>>>

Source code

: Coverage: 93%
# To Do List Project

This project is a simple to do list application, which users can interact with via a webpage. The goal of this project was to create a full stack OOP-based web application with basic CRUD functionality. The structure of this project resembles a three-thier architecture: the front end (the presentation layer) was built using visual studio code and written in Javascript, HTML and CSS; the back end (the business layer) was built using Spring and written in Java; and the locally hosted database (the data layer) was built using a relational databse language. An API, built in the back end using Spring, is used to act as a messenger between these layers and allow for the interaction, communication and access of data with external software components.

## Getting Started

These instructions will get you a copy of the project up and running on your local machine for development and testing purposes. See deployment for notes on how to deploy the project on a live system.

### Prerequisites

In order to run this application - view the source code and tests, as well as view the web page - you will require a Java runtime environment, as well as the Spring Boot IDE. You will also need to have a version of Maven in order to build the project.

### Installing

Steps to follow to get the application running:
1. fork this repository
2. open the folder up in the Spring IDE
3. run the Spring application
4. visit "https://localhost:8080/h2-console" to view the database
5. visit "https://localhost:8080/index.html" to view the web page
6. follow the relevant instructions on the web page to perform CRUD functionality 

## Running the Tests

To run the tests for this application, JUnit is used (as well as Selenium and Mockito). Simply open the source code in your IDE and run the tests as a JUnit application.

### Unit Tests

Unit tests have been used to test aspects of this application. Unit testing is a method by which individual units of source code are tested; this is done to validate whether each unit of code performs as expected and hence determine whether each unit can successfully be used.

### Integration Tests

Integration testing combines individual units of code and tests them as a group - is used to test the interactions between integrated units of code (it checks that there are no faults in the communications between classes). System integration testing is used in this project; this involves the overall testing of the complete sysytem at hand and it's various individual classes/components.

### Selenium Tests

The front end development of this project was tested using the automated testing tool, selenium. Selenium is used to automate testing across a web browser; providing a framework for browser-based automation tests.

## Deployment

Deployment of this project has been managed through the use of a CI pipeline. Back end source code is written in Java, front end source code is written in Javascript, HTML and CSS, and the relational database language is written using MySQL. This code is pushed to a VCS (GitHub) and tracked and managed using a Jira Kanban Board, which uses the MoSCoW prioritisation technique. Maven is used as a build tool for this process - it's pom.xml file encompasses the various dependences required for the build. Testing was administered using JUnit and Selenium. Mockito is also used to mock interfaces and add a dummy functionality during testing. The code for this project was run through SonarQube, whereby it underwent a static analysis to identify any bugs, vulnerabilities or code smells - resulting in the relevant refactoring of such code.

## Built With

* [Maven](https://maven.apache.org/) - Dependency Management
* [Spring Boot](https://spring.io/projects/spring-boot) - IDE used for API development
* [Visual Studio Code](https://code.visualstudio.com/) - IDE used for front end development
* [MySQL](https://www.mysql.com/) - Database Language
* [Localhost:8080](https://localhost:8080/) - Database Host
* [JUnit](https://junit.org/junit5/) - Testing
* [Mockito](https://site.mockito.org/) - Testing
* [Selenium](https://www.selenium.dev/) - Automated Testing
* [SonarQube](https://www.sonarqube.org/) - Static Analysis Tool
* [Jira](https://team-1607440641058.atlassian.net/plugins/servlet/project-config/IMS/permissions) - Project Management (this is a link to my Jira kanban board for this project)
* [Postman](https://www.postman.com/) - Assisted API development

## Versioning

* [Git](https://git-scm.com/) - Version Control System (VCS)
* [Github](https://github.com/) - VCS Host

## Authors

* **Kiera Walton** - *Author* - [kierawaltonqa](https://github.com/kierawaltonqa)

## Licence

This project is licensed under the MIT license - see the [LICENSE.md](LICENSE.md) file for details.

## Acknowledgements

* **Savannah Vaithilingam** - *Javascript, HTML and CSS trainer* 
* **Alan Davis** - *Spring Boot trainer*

<<<
>>>

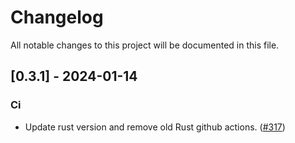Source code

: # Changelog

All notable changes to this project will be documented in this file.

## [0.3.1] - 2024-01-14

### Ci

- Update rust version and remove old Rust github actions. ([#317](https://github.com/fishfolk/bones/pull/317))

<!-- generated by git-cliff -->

<<<
>>>

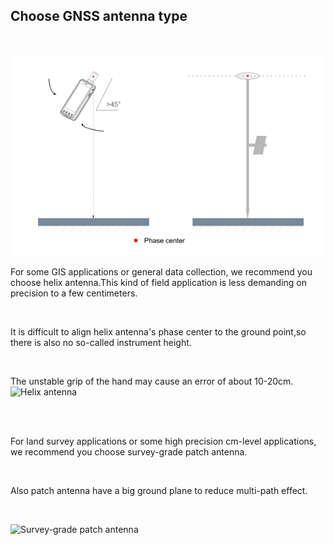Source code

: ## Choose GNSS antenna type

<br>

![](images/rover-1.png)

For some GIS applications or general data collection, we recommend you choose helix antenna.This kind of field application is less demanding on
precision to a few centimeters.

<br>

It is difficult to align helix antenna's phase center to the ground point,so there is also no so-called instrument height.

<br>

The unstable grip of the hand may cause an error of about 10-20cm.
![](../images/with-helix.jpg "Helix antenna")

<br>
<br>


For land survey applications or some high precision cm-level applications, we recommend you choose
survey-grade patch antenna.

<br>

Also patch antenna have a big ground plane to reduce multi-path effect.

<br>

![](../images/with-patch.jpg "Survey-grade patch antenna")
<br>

<<<

* [What is expected] As listed above, the lines from the line with "and CSS trainer*" to the line with "- *Spring Boot trainer*" are to be echoed exactly, with both ends included and nothing added.

* [Task result]
* **Savannah Vaithilingam** - *Javascript, HTML and CSS trainer* 
* **Alan Davis** - *Spring Boot trainer*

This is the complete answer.